> **QUESTIONS**
1) Decide whether each statement agrees with the passage on ERP systems, answering yes or no and quoting the words of the passage that settle it. (a) ERP systems support finance as well as manufacturing processes. (b) In the cloud, ERP and CRM systems have become more sharply separated. (c) Giving more people access to ERP lowers its security risks.
2) Resume the passage on ERP systems after its last sentence, carrying on its discussion of security risks for one more paragraph.

> **EXTRACT TO READ**

-------------------------

Today’s powerful ERP systems help companies run business processes across their operations – manufacturing, supply chain management, sales, marketing, finance, and back-office business management. As systems of record, they are a repository of an organization’s data available in planning and decision-making, and provide the operational standard for processes.
In more recent years, as the conventional separation between ERP and customer relationship management (CRM) systems has largely disappeared in the cloud, ERP has also become a system of engagement, a key element in enabling a high-quality customer experience. In addition, ERP often serves as the foundation for exchanges and collaborations among teams and partnering companies involved in product development, marketing and sales campaigns, or mergers and acquisitions. In many companies, that means more data flowing through ERP, and more people who interact with ERP functions and data or benefit from the integrations of ERP solutions with other business systems.
Opening ERP to greater numbers of users and broadening its functional scope brings more security risks and greater vulnerability to business-critical software and data. Some integrations – for example, with ecommerce software – may further increase the vulnerability of ERP to digital malfeasance.

-------------------------

> **Stored entries**
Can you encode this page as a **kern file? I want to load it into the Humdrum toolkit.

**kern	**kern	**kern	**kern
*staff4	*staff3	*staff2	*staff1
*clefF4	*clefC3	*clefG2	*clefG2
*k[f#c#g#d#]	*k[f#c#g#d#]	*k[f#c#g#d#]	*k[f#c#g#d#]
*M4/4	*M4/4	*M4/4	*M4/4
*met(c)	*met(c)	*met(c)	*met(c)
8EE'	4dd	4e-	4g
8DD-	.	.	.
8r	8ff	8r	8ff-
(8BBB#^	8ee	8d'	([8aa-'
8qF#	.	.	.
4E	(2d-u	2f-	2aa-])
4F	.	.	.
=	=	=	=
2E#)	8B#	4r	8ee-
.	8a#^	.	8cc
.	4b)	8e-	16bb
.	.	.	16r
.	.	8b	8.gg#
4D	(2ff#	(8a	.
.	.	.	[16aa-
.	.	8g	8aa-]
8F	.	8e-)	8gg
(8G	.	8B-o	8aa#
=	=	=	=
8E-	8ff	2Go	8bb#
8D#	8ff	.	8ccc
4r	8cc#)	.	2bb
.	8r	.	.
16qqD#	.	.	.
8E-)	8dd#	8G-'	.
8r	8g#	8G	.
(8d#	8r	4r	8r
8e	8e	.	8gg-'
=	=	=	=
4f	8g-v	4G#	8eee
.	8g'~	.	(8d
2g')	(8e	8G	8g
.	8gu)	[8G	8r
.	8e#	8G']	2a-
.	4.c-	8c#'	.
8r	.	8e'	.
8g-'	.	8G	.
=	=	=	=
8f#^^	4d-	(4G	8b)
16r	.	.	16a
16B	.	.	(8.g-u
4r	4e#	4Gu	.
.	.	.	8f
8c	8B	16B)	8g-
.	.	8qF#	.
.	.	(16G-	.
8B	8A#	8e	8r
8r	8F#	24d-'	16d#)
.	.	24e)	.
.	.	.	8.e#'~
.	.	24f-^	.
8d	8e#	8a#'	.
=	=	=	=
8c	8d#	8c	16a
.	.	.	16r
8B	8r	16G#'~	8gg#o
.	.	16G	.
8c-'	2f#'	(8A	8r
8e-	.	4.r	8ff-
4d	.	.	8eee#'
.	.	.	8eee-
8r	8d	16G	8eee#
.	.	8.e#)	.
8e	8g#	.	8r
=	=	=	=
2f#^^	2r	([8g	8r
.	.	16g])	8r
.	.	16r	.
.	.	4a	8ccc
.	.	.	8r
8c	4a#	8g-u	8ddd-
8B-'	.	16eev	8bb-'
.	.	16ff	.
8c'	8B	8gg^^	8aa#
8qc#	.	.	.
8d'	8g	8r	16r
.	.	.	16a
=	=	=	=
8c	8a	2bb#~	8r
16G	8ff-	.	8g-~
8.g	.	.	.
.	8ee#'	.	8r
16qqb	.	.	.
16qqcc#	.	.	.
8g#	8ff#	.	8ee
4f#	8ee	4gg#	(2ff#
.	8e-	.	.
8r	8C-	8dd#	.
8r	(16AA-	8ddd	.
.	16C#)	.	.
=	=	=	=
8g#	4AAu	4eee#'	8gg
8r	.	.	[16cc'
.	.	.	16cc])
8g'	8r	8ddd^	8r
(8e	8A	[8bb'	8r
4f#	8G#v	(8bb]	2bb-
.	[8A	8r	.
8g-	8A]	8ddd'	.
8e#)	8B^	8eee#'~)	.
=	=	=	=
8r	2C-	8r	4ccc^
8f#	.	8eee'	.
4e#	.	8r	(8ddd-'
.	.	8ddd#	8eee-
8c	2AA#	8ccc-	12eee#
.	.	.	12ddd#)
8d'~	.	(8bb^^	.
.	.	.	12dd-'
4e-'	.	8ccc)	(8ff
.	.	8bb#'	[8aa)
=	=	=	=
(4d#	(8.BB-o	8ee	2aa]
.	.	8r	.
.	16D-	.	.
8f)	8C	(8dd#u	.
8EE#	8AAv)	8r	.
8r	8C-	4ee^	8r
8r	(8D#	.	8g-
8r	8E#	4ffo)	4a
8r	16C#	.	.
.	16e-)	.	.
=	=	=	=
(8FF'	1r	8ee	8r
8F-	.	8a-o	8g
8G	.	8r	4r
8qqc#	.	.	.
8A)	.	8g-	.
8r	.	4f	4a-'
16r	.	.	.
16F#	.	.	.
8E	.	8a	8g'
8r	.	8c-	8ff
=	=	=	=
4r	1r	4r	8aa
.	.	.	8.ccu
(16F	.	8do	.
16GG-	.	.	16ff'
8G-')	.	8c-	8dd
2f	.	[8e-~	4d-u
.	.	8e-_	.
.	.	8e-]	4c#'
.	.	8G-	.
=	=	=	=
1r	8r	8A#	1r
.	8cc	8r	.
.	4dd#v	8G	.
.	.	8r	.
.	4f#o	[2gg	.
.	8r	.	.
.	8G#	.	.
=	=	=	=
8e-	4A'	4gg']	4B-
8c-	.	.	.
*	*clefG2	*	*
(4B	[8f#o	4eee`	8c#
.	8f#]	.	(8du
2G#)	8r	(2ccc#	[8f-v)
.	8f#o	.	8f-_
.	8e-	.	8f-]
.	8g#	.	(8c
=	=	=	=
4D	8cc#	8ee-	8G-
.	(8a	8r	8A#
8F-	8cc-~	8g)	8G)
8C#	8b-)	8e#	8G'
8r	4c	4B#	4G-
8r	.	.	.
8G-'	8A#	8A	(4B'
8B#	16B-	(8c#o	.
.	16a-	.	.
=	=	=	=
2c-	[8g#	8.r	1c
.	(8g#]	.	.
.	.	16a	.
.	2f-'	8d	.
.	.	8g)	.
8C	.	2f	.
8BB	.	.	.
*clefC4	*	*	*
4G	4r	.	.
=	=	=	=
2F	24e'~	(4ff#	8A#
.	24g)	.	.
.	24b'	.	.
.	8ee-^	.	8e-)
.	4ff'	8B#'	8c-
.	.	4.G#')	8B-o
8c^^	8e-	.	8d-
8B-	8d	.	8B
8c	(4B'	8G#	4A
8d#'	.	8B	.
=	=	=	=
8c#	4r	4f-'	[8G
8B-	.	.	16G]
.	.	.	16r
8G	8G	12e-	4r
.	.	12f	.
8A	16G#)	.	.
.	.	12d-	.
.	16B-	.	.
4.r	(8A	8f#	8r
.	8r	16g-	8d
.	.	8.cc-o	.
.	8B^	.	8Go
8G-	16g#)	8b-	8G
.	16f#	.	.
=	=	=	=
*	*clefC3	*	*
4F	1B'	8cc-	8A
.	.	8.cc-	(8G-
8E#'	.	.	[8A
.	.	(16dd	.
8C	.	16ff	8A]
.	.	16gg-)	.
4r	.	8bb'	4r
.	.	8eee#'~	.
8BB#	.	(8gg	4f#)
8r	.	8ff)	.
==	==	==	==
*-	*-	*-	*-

-------------------------

> **RESPONSES FOR EACH TASK**
1)
(a) Yes: "manufacturing, supply chain management, sales, marketing, finance, and back-office business management"
(b) No: "the conventional separation between ERP and customer relationship management (CRM) systems has largely disappeared in the cloud"
(c) No: "Opening ERP to greater numbers of users and broadening its functional scope brings more security risks and greater vulnerability to business-critical software and data"

2)
Unfortunately, ERP security is often not a prime consideration when companies evaluate and select ERP solutions and providers, and when they implement an ERP system. Typically, goals for ERP include managing growth, operating more efficiently, reducing costs, gaining greater agility, or becoming more competitive and innovative in services and products. Security may only come up as an afterthought. CIOs and ERP managers likely understand potential security risks, but may not hold enough sway to secure upfront planning or budgeting when other priorities promise desirable outcomes. While individuals may in many companies be accountable for compliance and physical security, it is not always clear who is responsible for the security of digital assets.